At the edge: why I keep doing this work
This weekend I was in Portugal with my mum, in the small place her maternal family comes from, meeting second and third cousins I hadn’t seen for a long while. There’s something about those moments—where time stretches across generations, where you are both inside and outside at once—that brings me back to a feeling I’ve had for most of my life: being between worlds. Between cultures, between perspectives, between ways of understanding what matters. That liminal space—slightly disorienting, often uncomfortable, but full of possibility. Sitting there, I realised again that this is also where I spend most of my professional life.
Because futures and foresight, at its best, is a practice of standing at the edge. Not escaping the present, but loosening its grip just enough to see differently—and then returning with intent. So when I’m asked what keeps me motivated to do this work, and to now write a book about it, the answer is quite simple: I see, every day, that the future is already being built—just not evenly distributed.
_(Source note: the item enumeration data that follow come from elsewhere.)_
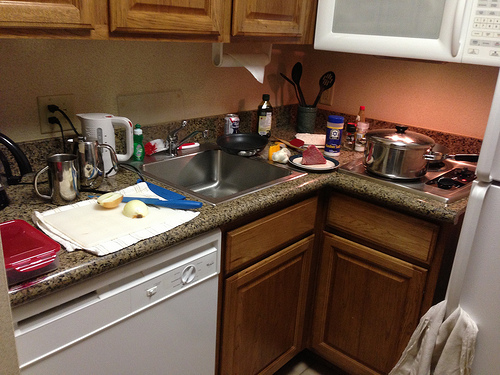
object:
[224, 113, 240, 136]
soda can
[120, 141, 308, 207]
sink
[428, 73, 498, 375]
refrigerator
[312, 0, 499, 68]
microwave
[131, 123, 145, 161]
bottle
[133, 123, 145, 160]
soap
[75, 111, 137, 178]
pitcher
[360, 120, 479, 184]
pot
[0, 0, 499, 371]
kitchen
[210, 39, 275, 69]
holder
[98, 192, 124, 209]
onion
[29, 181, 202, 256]
towle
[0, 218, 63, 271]
lid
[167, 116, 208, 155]
faucet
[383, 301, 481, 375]
towel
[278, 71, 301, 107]
utensils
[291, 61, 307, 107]
utensils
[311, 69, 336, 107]
utensils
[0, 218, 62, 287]
bowl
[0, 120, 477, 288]
countertop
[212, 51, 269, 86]
paper towel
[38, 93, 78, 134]
outlet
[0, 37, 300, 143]
wall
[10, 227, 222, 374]
dish washer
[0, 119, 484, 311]
counter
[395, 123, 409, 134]
knob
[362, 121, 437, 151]
lid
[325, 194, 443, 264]
drawer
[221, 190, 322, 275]
drawer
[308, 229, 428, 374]
door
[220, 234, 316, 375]
door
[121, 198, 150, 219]
onion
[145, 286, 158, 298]
switch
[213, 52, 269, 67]
roll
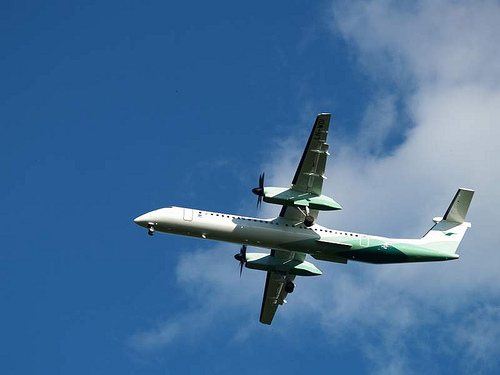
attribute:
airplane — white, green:
[132, 113, 477, 326]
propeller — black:
[252, 172, 267, 207]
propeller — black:
[234, 244, 250, 278]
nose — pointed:
[132, 208, 164, 235]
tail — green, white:
[417, 186, 476, 254]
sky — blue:
[2, 3, 499, 372]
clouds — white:
[123, 1, 500, 372]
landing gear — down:
[147, 207, 315, 291]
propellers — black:
[234, 172, 265, 275]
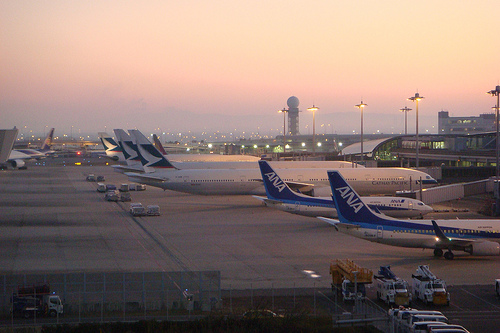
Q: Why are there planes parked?
A: Airport.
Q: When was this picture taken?
A: Sunset.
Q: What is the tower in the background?
A: Airplane tower.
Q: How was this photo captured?
A: An aerial shot.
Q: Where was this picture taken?
A: At the airport.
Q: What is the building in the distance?
A: The airport.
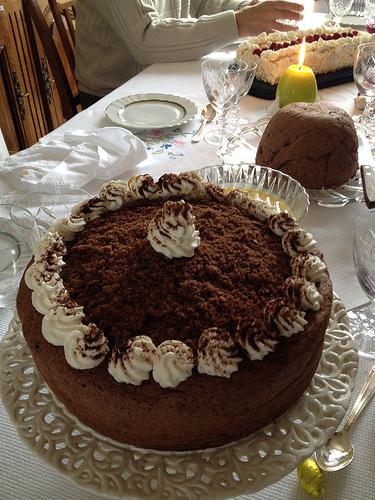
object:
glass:
[201, 58, 258, 147]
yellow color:
[276, 64, 318, 110]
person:
[72, 0, 301, 113]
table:
[0, 0, 375, 499]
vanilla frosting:
[283, 276, 323, 314]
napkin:
[0, 127, 148, 197]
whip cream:
[152, 339, 194, 389]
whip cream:
[197, 326, 243, 379]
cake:
[227, 22, 373, 102]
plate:
[0, 292, 357, 500]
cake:
[253, 101, 359, 191]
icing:
[148, 198, 202, 261]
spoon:
[314, 366, 375, 474]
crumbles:
[58, 194, 294, 345]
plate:
[106, 93, 198, 129]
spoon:
[191, 103, 217, 143]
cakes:
[16, 171, 333, 450]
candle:
[276, 65, 318, 111]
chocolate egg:
[296, 458, 321, 500]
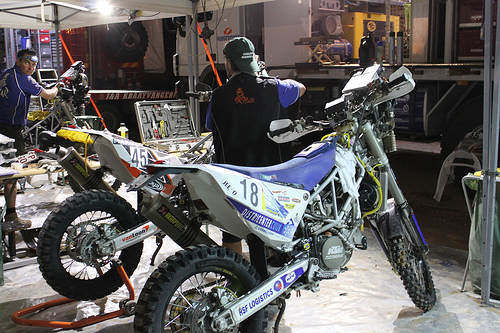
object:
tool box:
[134, 98, 214, 157]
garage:
[0, 0, 500, 332]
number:
[127, 146, 141, 169]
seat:
[210, 158, 307, 191]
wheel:
[130, 240, 271, 332]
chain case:
[205, 245, 316, 331]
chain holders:
[76, 219, 158, 276]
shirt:
[204, 70, 300, 164]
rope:
[82, 142, 91, 174]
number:
[247, 181, 260, 208]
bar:
[5, 294, 68, 315]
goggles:
[18, 52, 42, 62]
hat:
[221, 35, 263, 76]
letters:
[237, 51, 255, 61]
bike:
[55, 36, 441, 332]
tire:
[376, 204, 438, 313]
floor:
[2, 138, 499, 331]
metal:
[388, 180, 408, 213]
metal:
[473, 168, 499, 297]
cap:
[225, 33, 265, 93]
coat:
[201, 75, 306, 163]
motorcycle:
[33, 123, 229, 304]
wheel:
[34, 190, 149, 301]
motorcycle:
[0, 61, 128, 197]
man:
[0, 47, 63, 171]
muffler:
[126, 187, 216, 249]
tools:
[151, 119, 160, 140]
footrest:
[311, 270, 336, 280]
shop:
[0, 0, 499, 332]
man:
[204, 35, 307, 275]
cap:
[217, 30, 262, 83]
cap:
[224, 30, 267, 83]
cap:
[220, 35, 262, 75]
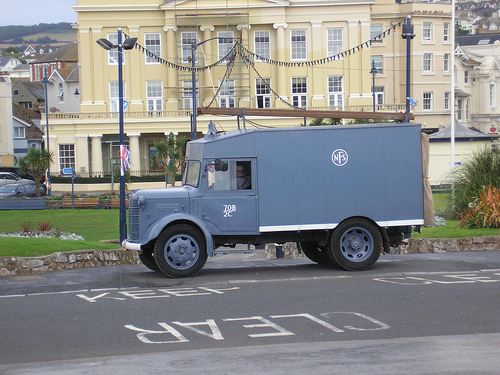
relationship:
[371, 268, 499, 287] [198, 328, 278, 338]
writing on pavement that says clear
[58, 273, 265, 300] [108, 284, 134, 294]
writing on pavement that says keep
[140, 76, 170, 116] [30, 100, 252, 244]
window on a building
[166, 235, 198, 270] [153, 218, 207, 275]
rim on tire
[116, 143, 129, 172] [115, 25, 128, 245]
flag on pole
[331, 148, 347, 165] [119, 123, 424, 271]
logo on truck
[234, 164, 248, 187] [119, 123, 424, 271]
driver of truck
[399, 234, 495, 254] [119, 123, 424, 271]
step behind truck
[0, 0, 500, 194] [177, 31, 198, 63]
building has window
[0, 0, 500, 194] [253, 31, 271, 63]
building has window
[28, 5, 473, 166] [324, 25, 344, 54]
building has window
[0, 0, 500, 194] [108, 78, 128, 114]
building has window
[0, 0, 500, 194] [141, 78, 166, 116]
building has window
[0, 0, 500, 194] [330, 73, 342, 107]
building has window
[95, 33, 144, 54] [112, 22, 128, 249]
lights on pole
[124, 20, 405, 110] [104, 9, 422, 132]
christmas lights on poles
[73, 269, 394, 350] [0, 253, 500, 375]
words on pavement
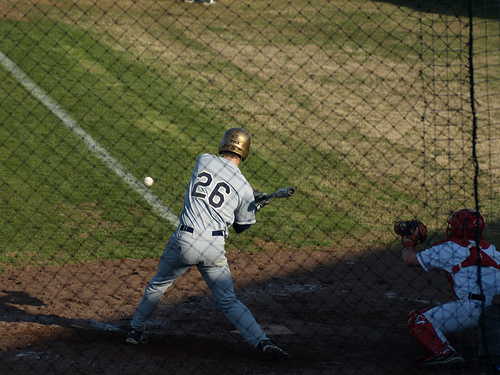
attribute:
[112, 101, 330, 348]
player — not in white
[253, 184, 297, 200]
bat — black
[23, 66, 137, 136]
color — green 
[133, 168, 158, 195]
ball — red, white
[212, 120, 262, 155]
helmet — gold 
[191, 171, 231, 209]
number — 26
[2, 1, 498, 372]
netting — protective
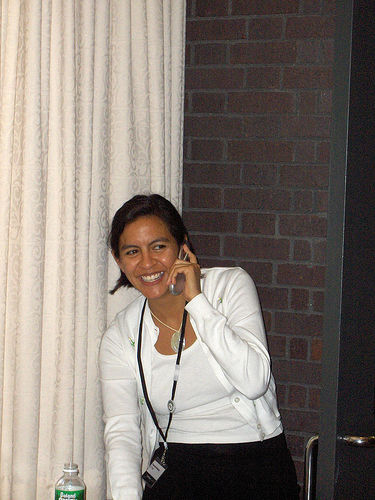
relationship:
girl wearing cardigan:
[99, 196, 301, 499] [100, 267, 283, 499]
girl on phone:
[99, 196, 301, 499] [168, 233, 190, 295]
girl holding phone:
[99, 196, 301, 499] [168, 233, 190, 295]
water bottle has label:
[55, 463, 87, 499] [55, 490, 88, 498]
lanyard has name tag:
[138, 300, 189, 488] [143, 459, 165, 488]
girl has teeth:
[99, 196, 301, 499] [140, 272, 163, 283]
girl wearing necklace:
[99, 196, 301, 499] [148, 309, 185, 350]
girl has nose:
[99, 196, 301, 499] [139, 245, 157, 270]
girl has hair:
[99, 196, 301, 499] [110, 196, 198, 296]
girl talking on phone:
[99, 196, 301, 499] [168, 233, 190, 295]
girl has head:
[99, 196, 301, 499] [111, 197, 190, 300]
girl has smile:
[99, 196, 301, 499] [135, 272, 165, 286]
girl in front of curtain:
[99, 196, 301, 499] [1, 1, 186, 499]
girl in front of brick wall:
[99, 196, 301, 499] [186, 2, 334, 499]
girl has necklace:
[99, 196, 301, 499] [148, 309, 185, 350]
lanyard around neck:
[138, 300, 189, 488] [147, 290, 192, 317]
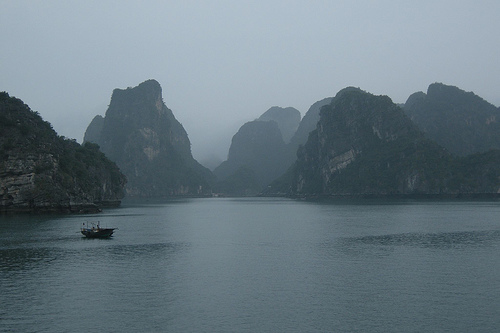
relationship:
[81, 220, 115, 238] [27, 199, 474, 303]
boat in water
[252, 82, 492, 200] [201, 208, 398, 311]
rock in water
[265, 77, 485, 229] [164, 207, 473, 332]
rock in water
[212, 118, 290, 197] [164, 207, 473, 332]
rock in water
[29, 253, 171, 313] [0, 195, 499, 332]
ripples in waves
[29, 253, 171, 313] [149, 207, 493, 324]
ripples in water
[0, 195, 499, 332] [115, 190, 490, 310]
waves in lake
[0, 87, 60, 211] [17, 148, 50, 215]
cliff has rock face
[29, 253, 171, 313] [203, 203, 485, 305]
ripples on water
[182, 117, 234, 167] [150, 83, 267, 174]
mist between hills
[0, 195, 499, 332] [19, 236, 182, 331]
waves with ripples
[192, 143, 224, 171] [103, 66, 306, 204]
valley between hills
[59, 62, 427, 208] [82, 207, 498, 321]
rock on water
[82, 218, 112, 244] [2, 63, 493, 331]
boat travelling area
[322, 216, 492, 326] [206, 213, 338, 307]
waves in water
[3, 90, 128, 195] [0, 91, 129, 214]
trees on rock formation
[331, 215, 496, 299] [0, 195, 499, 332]
ripples on waves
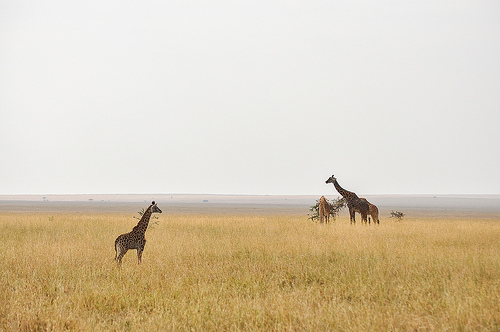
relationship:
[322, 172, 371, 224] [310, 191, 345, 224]
giraffe by a tree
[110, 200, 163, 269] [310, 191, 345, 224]
baby by tree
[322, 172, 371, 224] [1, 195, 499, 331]
giraffe in grassland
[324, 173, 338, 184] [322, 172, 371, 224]
head on giraffe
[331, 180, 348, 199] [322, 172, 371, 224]
neck on giraffe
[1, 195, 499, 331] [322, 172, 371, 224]
grassland with a giraffe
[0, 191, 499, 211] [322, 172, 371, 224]
horizon with giraffe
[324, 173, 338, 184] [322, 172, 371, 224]
head of giraffe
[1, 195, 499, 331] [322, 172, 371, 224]
grassland with giraffe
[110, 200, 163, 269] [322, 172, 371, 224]
baby with giraffe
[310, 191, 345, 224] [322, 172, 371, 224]
tree with giraffe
I see it in people working on indigenous leadership in the Congo Basin, in those pushing to embed future generations into constitutional thinking in Zimbabwe, and in educators in Kenya experimenting with what it means to teach for the future. I see it in practitioners across Latin America and South Asia who are quietly reshaping systems from within. These are not abstract ideas; they are lived experiments. What gives me motivation is knowing that these efforts exist, often below the surface and often unrecognised—but real, and growing. It is the sheer volume of what is already happening around us.
Occasionally, these efforts connect with moments at a different scale. In 2024, countries came together to sign up to the Declaration on Future Generations. In a fragmented and often pessimistic global context, that matters. Not because it solves anything overnight, but because it signals something important: that even now, there is a shared recognition that the wellbeing of current and future generations must be held together. That we do, collectively, want to try—even in the darkest of times.
For me, this is where foresight shifts from being a set of tools to something more fundamental. It is not a distant object to analyse, but a mirror. A way of interrogating the assumptions we hold about the present, and of speaking truth to power—sometimes quietly, sometimes more directly. It creates spaces where people can come together to imagine and build alternatives. There is something slightly subversive in that, and also something deeply human.
And at its heart, this work is not only serious—it is also joyful. It is about “playing with time”: unsticking ourselves from the immediacy of the now and trying on different roles and perspectives. Sometimes navigating like sailors through uncertainty, sometimes cultivating like gardeners across seasons we may never fully see, and sometimes stepping into the jester’s role—questioning what seems fixed and exposing what is taken for granted. These are not just metaphors; they are ways of working, ways of being in practice.
The other thing that keeps me motivated is this: in every country and every sector, there are people already leaning into this work. Early adopters, often working at the edges, often feeling isolated—but part of something much bigger. A community that is there, whether or not it is fully visible yet. My role, increasingly, feels less like leading and more like weaving—connecting people, surfacing what is already happening, and helping to make the invisible visible so that it can grow.
So the question I’m left with, and that I’m increasingly asking others, is a simple one: how do we each, in our own contexts, learn to play with time?